To build a successful product, you need three things: desirability (something people want), viability (a business that can be built around it), and feasibility (the ability to create it).
These map perfectly to design, business, and technology. And at its core, design is all about figuring out how to make something people truly want. Why aren't more designers becoming founders?
Historically, design was closer to art—asking questions rather than solving problems. During industrialization, designers didn't control production. But today, that's changing dramatically.
Through software and code, designers can now build the actual products they envision. The most powerful advantage you can have is understanding the medium you're working in.
If you're building software made of code and pixels, being close to how the actual thing gets built gives you tremendous leverage. Especially now in the AI age where we're designing less about static elements and more about dynamic actions—autocomplete, summarize, send an agent to do something.

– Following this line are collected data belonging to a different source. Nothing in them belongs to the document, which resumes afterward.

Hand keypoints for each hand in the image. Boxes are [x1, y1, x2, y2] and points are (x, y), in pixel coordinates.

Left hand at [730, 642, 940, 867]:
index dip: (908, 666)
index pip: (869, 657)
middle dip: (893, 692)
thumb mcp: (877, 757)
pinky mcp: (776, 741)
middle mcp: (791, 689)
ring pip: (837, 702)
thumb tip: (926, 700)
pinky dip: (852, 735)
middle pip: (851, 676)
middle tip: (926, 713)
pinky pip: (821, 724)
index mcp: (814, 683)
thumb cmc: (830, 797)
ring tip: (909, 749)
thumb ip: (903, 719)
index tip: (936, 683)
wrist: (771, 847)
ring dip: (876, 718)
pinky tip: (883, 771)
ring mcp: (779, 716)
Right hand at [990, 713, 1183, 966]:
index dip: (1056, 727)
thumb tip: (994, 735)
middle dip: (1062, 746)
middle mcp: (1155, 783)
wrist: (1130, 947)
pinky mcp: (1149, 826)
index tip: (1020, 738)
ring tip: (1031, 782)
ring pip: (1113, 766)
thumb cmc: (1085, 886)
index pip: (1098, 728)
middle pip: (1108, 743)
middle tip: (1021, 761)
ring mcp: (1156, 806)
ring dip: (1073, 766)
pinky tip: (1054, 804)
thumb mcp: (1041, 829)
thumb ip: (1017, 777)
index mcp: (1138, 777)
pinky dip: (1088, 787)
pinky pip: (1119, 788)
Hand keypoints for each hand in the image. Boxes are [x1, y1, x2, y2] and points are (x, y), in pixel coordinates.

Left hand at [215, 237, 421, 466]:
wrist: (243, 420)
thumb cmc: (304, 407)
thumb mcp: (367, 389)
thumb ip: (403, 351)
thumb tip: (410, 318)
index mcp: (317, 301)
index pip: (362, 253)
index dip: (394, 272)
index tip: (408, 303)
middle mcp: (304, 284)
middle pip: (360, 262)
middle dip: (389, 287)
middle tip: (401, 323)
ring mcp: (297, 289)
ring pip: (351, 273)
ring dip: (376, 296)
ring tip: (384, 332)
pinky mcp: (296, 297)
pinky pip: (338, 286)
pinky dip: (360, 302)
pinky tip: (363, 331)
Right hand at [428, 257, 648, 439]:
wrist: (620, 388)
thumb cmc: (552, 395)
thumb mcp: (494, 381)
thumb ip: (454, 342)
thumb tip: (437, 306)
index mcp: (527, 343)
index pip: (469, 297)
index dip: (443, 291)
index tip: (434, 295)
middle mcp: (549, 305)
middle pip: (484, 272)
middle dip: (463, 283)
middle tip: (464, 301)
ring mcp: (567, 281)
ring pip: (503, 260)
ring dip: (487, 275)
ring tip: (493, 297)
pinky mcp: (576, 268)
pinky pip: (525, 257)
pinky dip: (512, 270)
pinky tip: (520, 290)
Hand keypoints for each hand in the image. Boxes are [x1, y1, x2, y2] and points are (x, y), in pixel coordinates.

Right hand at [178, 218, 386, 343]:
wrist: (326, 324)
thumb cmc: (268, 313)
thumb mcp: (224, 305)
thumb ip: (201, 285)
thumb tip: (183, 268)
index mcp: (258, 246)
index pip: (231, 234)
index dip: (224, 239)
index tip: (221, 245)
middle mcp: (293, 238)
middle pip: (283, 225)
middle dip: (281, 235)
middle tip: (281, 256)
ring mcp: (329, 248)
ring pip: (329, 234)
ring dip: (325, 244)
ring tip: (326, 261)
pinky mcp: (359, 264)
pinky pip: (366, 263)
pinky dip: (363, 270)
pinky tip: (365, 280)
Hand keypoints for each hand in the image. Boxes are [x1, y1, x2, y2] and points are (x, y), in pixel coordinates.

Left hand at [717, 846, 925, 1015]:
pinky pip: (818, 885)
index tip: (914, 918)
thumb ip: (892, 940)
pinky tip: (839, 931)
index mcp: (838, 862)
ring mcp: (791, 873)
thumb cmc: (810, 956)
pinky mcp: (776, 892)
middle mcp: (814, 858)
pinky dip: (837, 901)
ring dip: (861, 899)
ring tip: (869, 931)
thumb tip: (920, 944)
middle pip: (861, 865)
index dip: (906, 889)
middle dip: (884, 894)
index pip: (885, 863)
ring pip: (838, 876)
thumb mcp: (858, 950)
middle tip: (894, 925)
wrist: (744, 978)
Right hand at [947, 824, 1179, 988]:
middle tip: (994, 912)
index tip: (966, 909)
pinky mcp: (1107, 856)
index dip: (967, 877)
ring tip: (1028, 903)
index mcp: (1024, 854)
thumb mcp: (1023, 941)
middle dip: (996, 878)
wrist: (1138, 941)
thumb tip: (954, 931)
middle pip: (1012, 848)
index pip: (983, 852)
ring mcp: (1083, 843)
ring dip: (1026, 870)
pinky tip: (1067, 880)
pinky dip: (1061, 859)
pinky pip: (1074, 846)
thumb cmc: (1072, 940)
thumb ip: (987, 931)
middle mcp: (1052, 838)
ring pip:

Static prototypes often break down. They don't give you the feedback that comes from interacting with real data. Whatever gives you the ability to play with the real thing gives designers the edge.
For technical people wanting to level up their design skills, start by learning through doing. You'll produce bad designs at first, but you'll begin to understand why certain designs work and others don't. You'll start seeing constraints and possibilities others miss.
Second, surround yourself with beauty and well-designed objects. Develop your taste by refusing to tolerate poorly designed products. This isn't about being snobby—it's about training your eye to recognize what works.
Third, read design classics like "Grid Systems," "Elements of Typographic Style," and "The Design of Everyday Things." Once you learn about kerning, ligatures, and micro-typography, you'll see the world in a completely different way.
Everything around us is designed—the question is whether it was intentional. The companies recognizing the value of thoughtful design right now, when everything is shifting, have a tremendous advantage.
Remember: design isn't just how something looks. It's how it works. It's how it's built. You can feel it end to end. The best products reflect this holistic approach, and it's why they resonate with millions of users.
The designers who can build what they envision hold extraordinary power. There's never been a better time to develop this mindset and skillset.